Las grandes tareas de la izquierda actual pasan, entonces, por romper en la teoría y en la práctica con estas tendencias dominantes. En recuperar los espacios colectivos que se han fracturado y reconstruir una relación sana entre los social y lo individual, al tiempo que se plantea seriamente la superación efectiva del orden de producción y propiedad imperantes. Esto implica pensar y buscar modelos post capitalistas efectivos.

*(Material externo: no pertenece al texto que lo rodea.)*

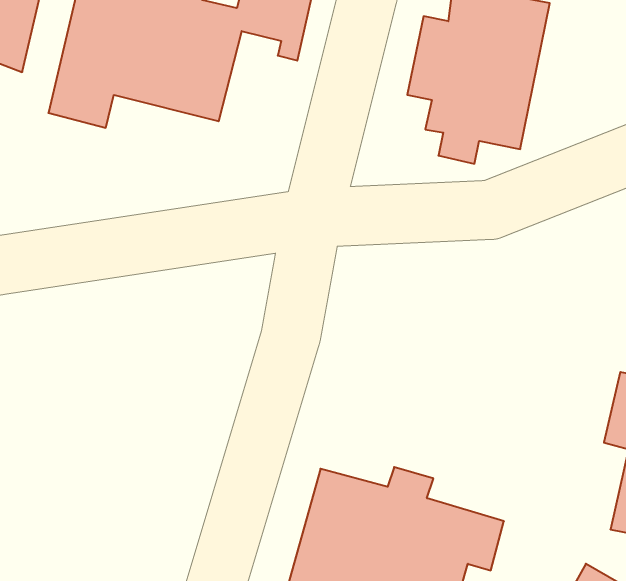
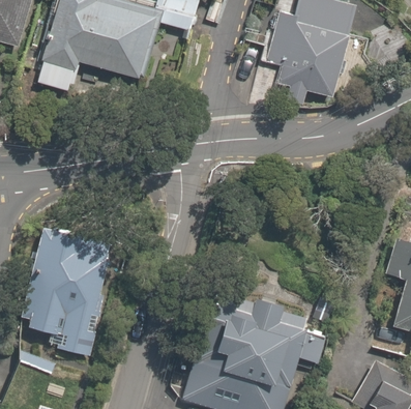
building: none -> [19,221,109,356]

No limitarse a ser la conciencia crítica del orden imperante, que al final contribuye a su mejoramiento al apuntar los nudos más álgidos de la contradicción sin hacer absolutamente nada por cortarlos, al mejor estilo alejandrino.
En la tradición marxista y revolucionaria, la respuesta que se ha buscado ha sido siempre colectiva, entendiendo que solo desde el punto de vista de la totalidad social es posible alcanzar una plena conciencia para la transformación del sistema. Y esa totalidad sólo se alcanza en las estructuras colectivas de una clase con potencial revolucionario. Esa clase, todavía hoy, sigue siendo el proletariado.
Desde los soviets hasta los consejos obreros, pasando por los consejos de fábrica turineses y otras muchas y múltiples formas de asociación, la búsqueda de estas alternativas ha sido heroica y en ella se combinan éxitos y fracasos. Marx, influido por los datos concretos aportados por la realidad, encontró en la Comuna de Paris como forma de organización del proletariado urbano y la comuna rural rusa como forma de organización de la producción los posibles modelos para configurar un horizonte comunal que permitiera, en los hechos, superar el orden capitalista con todas sus taras.
En el mundo de hoy, impregnado de realismo capitalista, de fines de la historia y otras fantasías neoliberales, se alza, entre otros proyectos alternativos, la Venezuela Bolivariana, desde cuyo seno se impulsa un gran proyecto comunal. Y si algo he aprendido en numerosas conversaciones con comuneras y comuneros es que la transformación que se vive al interior de las estructuras comunales, el paso de objetos a sujetos de cambio en el marco de un proyecto colectivo y solidario de superación de las relaciones capitalistas, le devuelve al ser humano una felicidad que yacía aletargada. La felicidad de construir su propia emancipación frente a la enajenación depresiva del capitalismo.